I get why we focus so many of our exploration-era narratives on the conquistador types. They were daring warrior-explorers who wore crazy hats and searched for lost cities of gold and fountains of youth (especial points of emphasis half a century ago) and killed and enslaved a ton of Native Americans in the process (especial points of emphasis these days). And certainly my somewhat in-depth engagement with the life and writings of their founding father, the Admiral of the Ocean Sea himself, Columbus, makes clear that they weren’t just one-dimensional cartoon villains by any stretch. But what a difference it would make to our national identity and narratives if the first years of European arrivals became the story first and foremost not of Christopher Columbus and his fellow explorer-conquistadors, but of the Spanish Priest (later Bishop) who befriended Columbus and even edited his journal: Bartolomé de las Casas (1484-1566).

Toward the end of his life, las Casas published The Destruction of the Indies (1552), an incredibly honest and scathing account of the treatment of Native Americans by Spanish explorers, colonists, politicians, soldiers, and commercial interests. He would spend his final decade and a half expounding on that topic at the Spanish Court, pleading for a more just and mutually beneficial Native policy. But those events were simply the culmination of half a century of impressive efforts and actions—beginning almost immediately after his 1502 initial arrival in Hispaniola, las Casas worked on behalf of the island’s and region’s natives on a variety of levels: certainly religious, attempting to convert them to Catholicism (not a particularly appealing thought from a 21st century perspective, but far more inclusive than most of the early arrivals’ perspectives); but also social and communal, proposing and working for a variety of experiments and initiatives intended to better integrate the European and Native communities and give proof to his steadfast beliefs that the two cultures could coexist peacefully and successfully.

My other favorite early European arrival is Alvar Nuñez Cabeza de Vaca, a Spanish naval officer who was shipwrecked on the coast of Florida in the 1530s, spent nearly a decade wandering across the continent and living with numerous Native tribes and nations, and developed a complex, hybrid new perspective and identity as a result; in my second book I identified de Vaca as one of the first Americans because of that hybridity and identity. But whereas de Vaca’s shifts were the result of extraordinary circumstances, las Casas simply observed what was happening in the Spanish New World, responded to it as a truly moral and good person should but so few of his peers did, and then, more impressively still, wrote and acted on that response, consistently and unceasingly, for the remainder of his life. His efforts did not, of course, counter-balance the horrors of genocide and enslavement and destruction, and no one person’s could; but they help us to see that America began not only with those horrors, but also with fundamentally good people seeking a more perfect union of the diverse cultures present here.

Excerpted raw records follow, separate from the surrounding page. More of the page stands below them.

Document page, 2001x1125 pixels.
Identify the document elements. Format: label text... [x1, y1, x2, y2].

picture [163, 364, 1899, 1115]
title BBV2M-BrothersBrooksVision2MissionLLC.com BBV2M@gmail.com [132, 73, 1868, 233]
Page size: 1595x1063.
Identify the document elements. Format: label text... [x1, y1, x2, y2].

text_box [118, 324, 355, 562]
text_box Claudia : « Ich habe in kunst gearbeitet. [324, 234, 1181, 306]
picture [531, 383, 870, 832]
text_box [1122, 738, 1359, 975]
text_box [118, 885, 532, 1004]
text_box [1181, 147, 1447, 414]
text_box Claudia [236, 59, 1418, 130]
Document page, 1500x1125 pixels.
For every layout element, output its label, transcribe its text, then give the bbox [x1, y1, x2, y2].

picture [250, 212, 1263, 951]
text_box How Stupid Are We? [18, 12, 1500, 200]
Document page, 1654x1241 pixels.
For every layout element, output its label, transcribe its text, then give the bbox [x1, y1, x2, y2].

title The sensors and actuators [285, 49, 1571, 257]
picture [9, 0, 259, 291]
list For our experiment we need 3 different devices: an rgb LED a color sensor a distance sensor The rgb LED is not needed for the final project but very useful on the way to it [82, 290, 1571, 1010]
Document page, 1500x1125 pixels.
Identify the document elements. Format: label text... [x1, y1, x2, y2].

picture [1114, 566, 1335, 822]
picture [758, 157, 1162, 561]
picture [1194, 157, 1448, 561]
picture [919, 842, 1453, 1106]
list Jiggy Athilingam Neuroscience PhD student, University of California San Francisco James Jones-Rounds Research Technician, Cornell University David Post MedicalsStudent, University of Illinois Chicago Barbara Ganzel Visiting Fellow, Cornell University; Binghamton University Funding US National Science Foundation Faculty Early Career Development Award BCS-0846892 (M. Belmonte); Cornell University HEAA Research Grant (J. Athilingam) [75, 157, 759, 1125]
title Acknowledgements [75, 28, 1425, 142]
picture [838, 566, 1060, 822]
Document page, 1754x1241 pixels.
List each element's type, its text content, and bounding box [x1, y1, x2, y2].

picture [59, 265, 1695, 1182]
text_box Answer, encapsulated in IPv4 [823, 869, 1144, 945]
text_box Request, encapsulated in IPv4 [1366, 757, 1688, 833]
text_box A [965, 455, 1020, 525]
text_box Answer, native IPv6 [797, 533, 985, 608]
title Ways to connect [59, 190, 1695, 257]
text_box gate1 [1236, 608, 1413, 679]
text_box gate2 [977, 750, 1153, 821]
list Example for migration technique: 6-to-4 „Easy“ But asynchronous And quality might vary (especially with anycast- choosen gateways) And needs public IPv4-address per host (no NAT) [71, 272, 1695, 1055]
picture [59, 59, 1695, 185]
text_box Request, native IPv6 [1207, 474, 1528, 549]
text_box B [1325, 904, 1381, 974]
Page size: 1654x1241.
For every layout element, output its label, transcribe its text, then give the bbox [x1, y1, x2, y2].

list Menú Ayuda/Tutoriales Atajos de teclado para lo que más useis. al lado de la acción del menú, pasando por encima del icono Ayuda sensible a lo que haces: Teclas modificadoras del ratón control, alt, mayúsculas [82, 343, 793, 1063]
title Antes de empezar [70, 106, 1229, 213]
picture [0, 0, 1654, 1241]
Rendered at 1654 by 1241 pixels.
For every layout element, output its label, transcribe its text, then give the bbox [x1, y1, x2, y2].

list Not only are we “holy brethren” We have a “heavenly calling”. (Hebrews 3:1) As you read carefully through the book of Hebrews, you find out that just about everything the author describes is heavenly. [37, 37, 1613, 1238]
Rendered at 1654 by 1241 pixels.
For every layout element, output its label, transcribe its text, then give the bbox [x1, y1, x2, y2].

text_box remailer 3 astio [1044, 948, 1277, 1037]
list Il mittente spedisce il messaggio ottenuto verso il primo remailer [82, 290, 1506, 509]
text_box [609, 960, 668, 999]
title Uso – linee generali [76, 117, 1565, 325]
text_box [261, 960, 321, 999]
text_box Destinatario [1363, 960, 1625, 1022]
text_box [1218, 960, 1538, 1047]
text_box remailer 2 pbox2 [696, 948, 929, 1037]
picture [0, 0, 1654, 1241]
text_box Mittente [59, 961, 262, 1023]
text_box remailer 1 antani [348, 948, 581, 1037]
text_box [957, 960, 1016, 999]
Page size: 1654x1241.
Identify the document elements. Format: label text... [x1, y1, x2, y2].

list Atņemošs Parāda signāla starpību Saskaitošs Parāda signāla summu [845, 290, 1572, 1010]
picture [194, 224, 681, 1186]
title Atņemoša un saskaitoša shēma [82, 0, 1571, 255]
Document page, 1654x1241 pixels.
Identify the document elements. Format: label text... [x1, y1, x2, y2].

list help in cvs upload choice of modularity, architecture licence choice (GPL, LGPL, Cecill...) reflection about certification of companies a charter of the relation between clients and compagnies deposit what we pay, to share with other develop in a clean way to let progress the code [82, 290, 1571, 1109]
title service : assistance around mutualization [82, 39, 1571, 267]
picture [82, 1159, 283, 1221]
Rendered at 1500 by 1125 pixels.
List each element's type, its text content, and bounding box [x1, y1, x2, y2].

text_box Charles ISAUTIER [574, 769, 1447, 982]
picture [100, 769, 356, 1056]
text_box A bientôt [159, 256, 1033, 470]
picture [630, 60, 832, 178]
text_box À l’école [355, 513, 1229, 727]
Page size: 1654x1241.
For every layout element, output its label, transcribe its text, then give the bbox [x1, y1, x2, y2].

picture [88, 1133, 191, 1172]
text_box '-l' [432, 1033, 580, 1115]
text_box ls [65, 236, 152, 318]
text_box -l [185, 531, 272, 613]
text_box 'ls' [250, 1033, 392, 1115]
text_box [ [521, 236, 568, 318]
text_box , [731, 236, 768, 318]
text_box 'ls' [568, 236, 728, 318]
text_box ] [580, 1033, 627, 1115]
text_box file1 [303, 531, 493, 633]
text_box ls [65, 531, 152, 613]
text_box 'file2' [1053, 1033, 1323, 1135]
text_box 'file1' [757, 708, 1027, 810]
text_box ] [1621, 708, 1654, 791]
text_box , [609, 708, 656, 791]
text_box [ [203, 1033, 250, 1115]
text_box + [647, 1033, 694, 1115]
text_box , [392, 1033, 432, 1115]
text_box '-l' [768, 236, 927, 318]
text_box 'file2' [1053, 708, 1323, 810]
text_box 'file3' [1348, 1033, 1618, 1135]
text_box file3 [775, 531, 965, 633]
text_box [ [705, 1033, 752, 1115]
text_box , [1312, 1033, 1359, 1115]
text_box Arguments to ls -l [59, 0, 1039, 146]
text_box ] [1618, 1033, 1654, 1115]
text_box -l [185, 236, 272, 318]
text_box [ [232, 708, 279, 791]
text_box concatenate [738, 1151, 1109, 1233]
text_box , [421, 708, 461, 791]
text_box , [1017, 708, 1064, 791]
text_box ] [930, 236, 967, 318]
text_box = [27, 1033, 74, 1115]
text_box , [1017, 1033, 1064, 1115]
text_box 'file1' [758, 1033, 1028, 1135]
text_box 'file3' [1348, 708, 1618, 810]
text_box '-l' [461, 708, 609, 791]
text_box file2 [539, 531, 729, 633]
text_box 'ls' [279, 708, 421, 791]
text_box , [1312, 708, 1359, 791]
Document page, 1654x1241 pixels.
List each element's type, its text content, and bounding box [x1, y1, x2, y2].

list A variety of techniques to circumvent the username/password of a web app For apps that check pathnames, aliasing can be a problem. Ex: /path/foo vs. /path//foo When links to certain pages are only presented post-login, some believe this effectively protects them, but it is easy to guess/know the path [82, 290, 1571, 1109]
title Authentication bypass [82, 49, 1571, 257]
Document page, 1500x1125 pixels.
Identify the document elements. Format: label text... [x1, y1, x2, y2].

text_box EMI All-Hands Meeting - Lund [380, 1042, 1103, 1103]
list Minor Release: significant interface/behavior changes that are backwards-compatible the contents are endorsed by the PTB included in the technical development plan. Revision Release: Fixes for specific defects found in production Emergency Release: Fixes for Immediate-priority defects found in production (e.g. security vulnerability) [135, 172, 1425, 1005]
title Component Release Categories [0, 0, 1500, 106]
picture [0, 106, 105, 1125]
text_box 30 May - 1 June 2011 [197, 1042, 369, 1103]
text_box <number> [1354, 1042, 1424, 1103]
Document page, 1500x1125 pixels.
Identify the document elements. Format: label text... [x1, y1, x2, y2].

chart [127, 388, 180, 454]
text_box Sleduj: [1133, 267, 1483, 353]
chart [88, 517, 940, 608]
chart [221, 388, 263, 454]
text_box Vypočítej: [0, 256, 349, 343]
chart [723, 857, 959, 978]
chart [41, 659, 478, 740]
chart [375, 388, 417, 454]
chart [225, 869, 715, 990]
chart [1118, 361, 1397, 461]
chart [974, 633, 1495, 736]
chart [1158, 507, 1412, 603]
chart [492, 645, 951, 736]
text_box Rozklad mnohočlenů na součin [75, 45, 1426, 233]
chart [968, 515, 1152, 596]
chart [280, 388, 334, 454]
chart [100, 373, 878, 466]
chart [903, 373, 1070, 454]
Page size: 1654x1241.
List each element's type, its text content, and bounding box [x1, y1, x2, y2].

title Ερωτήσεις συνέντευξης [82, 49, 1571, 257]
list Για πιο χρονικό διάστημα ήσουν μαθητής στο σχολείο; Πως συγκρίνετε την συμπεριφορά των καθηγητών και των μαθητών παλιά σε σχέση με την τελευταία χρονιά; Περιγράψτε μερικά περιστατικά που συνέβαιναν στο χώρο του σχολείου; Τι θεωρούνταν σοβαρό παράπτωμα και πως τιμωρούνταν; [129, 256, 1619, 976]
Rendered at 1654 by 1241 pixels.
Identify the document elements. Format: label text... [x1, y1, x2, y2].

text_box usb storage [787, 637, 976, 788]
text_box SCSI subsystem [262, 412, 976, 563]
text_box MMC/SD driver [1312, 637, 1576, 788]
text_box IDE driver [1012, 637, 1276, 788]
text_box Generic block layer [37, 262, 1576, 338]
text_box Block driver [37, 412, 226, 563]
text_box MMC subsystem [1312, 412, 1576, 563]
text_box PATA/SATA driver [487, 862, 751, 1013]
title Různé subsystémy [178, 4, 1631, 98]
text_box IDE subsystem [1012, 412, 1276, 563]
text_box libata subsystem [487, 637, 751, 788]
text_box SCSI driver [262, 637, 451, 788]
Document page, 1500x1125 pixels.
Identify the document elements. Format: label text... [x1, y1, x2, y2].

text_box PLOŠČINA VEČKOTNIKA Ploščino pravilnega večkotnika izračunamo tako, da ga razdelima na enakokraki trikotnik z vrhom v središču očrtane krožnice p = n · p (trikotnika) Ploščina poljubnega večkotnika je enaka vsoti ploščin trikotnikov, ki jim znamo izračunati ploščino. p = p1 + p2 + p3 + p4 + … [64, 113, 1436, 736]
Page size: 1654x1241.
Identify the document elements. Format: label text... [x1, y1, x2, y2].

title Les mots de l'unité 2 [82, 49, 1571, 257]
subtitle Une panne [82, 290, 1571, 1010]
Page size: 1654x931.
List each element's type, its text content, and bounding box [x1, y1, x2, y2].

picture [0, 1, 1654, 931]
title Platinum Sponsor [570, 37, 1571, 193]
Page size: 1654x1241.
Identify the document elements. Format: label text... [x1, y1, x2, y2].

If it’s way too easy to be a jingoistic patriot about America, it is, in some ways, also too easy to be purely cynical or pessimistic about what we’ve been and are. Resisting that second perspective partly means acknowledging and engaging with the complex humanity of even a Columbus. But it also, and more optimistically, means remembering and reclaiming the legacy of a las Casas, as evidence that even the most horrific and destructive moments in our history have contained their voices of hope as well. Next inclusive figures tomorrow,
Ben
PS. What do you think? Other inspiring figures you’d highlight?